Data supplied:

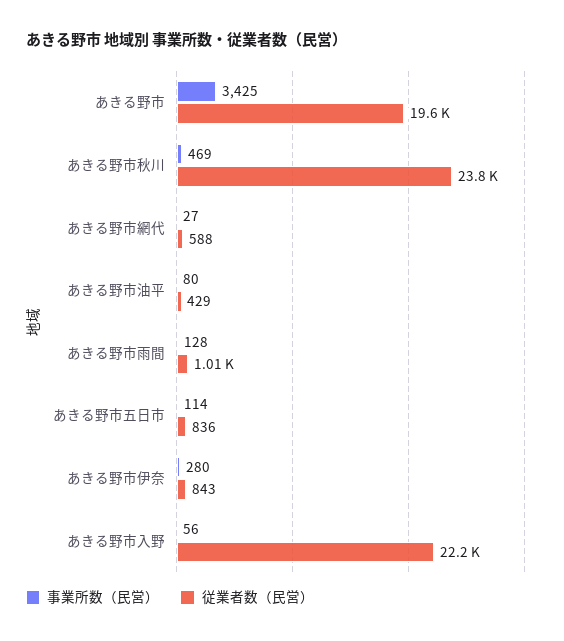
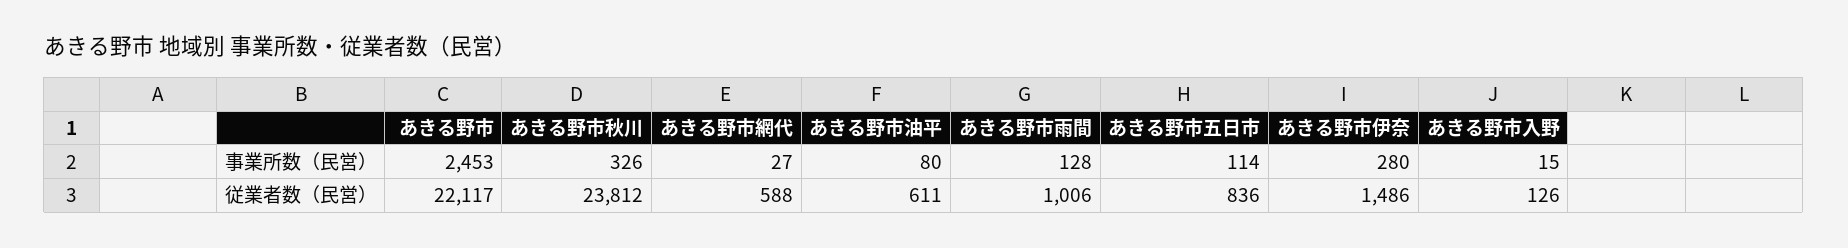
事業所数（民営）, あきる野市: 3425 -> 2453
従業者数（民営）, あきる野市: 19600 -> 22117
事業所数（民営）, あきる野市秋川: 469 -> 326
従業者数（民営）, あきる野市油平: 429 -> 611
従業者数（民営）, あきる野市伊奈: 843 -> 1486
事業所数（民営）, あきる野市入野: 56 -> 15
従業者数（民営）, あきる野市入野: 22200 -> 126

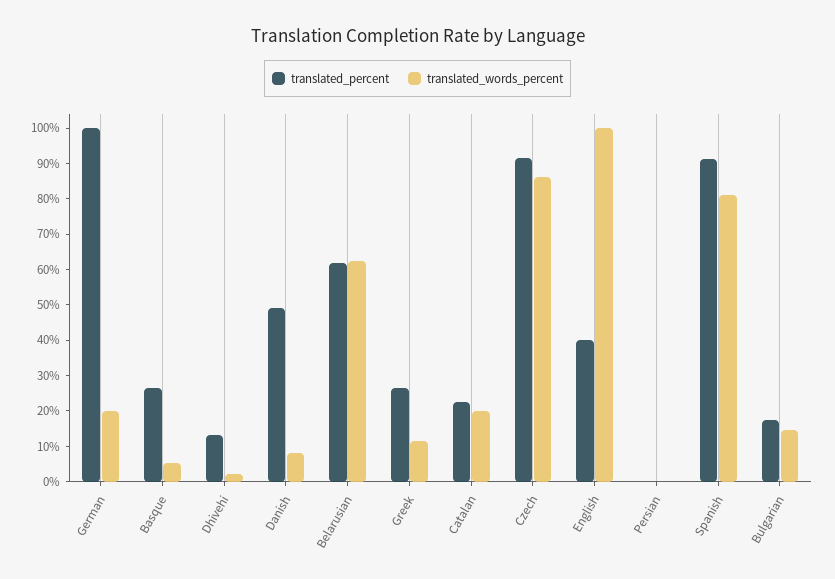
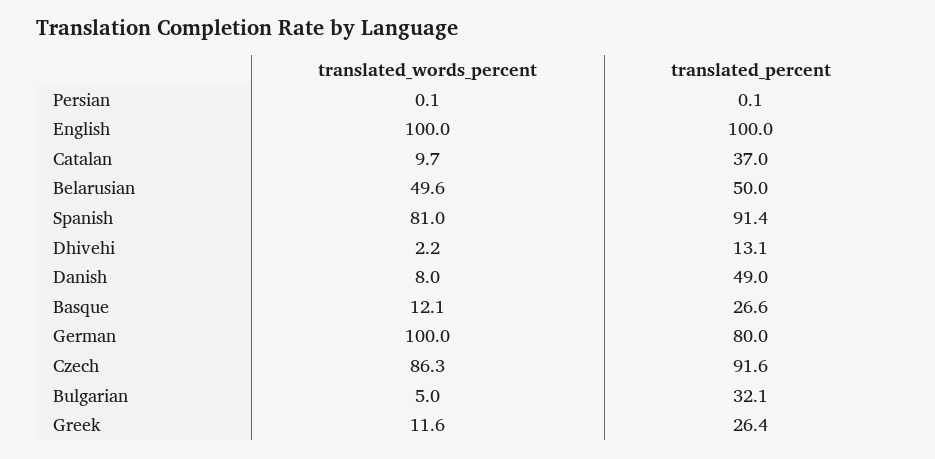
translated_percent, German: 100 -> 80
translated_words_percent, German: 20 -> 100
translated_words_percent, Basque: 5 -> 12.1
translated_percent, Belarusian: 62.5 -> 50
translated_words_percent, Belarusian: 62.5 -> 49.6
translated_percent, Catalan: 22.5 -> 37
translated_words_percent, Catalan: 20 -> 9.7
translated_percent, English: 40 -> 100
translated_percent, Bulgarian: 17.5 -> 32.1
translated_words_percent, Bulgarian: 15 -> 5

Task details: The records are to be retyped in full and exactly, with no image carried over.

Response to this exercise:
事業所数（民営）, あきる野市: 3425 -> 2453
従業者数（民営）, あきる野市: 19600 -> 22117
事業所数（民営）, あきる野市秋川: 469 -> 326
従業者数（民営）, あきる野市油平: 429 -> 611
従業者数（民営）, あきる野市伊奈: 843 -> 1486
事業所数（民営）, あきる野市入野: 56 -> 15
従業者数（民営）, あきる野市入野: 22200 -> 126

translated_percent, German: 100 -> 80
translated_words_percent, German: 20 -> 100
translated_words_percent, Basque: 5 -> 12.1
translated_percent, Belarusian: 62.5 -> 50
translated_words_percent, Belarusian: 62.5 -> 49.6
translated_percent, Catalan: 22.5 -> 37
translated_words_percent, Catalan: 20 -> 9.7
translated_percent, English: 40 -> 100
translated_percent, Bulgarian: 17.5 -> 32.1
translated_words_percent, Bulgarian: 15 -> 5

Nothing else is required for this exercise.